Che il girone natalizio abbia inizio. Tre partite, sei giorni per non perdere contatto dalla zona che conta. Ecco perché la sfida inedita con il Frosinone in programma oggi al Ferraris è strategica. E non importa se ci si arriva ancora una volta con cerotti (Longo e Fabiano), cartellini (Rossi, due giornate confermate dalla Disciplinare) e sospensioni (Sculli) che proporranno per l'ennesima volta un Genoa rimaneggiato. «Bisogna vincere - dichiara senza se e senza ma Gian Piero Gasperini - per confermare il trend iniziato con la Juventus e proseguito con la vittoria di Treviso». E pazienza se il gioco non sarà più spumeggiante come all'inizio. Il tecnico rossoblù di questo è consapevole e pur non rinnegando il suo credo tattico lo lascia intendere tra le righe. E allora l'accento viene posto sul carattere. «Questa è una squadra che ha dimostrato una grande determinazione - ha aggiunto - dalla pronta risposta con la Juve alla doppia rimonta in Veneto». Poi l'appello. «In questo momento chiedo un po' di compattezza e comprensione - aggiunge - al pubblico, a tutti, anche al mondo dell'informazione».
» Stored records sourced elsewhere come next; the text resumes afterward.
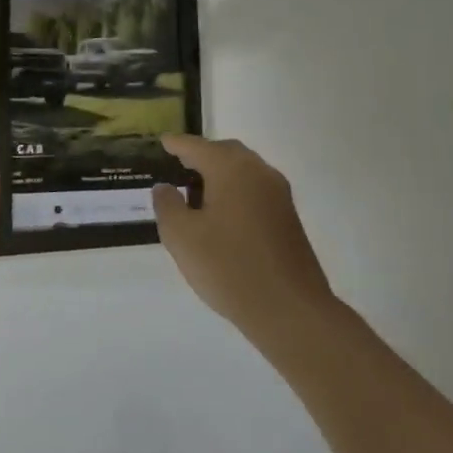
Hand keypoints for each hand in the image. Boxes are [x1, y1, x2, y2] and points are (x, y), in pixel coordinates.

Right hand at [152, 136, 332, 332]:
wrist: (290, 310)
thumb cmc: (228, 267)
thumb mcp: (181, 236)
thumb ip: (167, 205)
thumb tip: (165, 187)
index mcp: (232, 169)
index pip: (197, 147)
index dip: (177, 145)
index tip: (162, 142)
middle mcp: (259, 173)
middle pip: (225, 153)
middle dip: (201, 156)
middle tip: (178, 165)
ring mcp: (279, 196)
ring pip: (244, 171)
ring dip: (220, 174)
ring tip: (195, 192)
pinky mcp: (288, 219)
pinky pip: (255, 190)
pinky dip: (235, 191)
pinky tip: (221, 215)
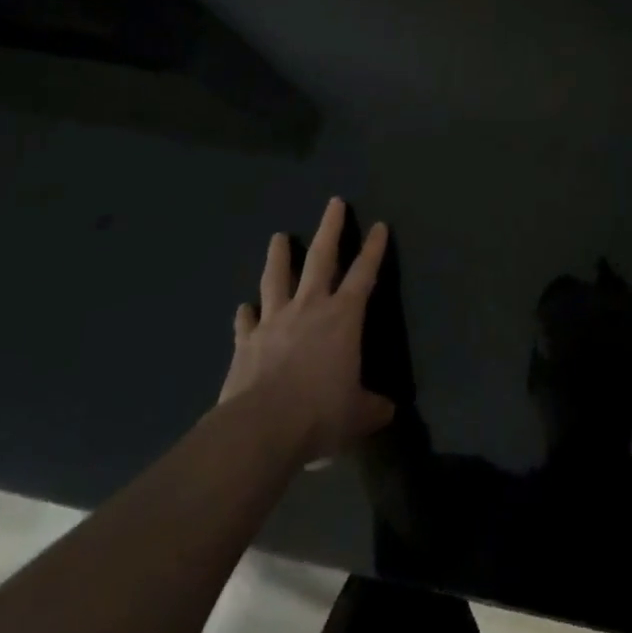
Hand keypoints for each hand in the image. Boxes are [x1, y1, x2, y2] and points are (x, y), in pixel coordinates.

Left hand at [218, 198, 395, 462]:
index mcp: (343, 317)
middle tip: (334, 203)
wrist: (260, 430)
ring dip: (280, 256)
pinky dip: (246, 314)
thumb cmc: (319, 415)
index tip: (379, 225)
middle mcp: (310, 308)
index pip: (364, 273)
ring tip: (279, 237)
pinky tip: (243, 308)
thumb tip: (388, 411)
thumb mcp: (357, 415)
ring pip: (278, 278)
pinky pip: (247, 322)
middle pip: (322, 258)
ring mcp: (274, 322)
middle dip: (330, 228)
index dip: (374, 249)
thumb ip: (372, 408)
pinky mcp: (246, 343)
E più che una richiesta di aiuto sembra un invito alla ragionevolezza. Razionalità che il Genoa oggi dovrebbe trovare in campo grazie al ritorno di Omar Milanetto che sembra aver messo finalmente da parte i problemi muscolari. In attacco Gasperini sembra voler dare fiducia a Diogo Tavares che al Ferraris farà così il suo debutto casalingo in campionato. Nel Frosinone, che non perde dalla trasferta dell'11 novembre a Cesena, ci sarà in campo una vecchia conoscenza rossoblù: quel Lucas Rimoldi arrivato ai tempi di Diego Milito e andatosene con il dente avvelenato. Sugli spalti del Ferraris torneranno i bambini di Genoa For Children che non vedono vincere il Grifone dal match del 21 ottobre scorso con il Cesena (4-3).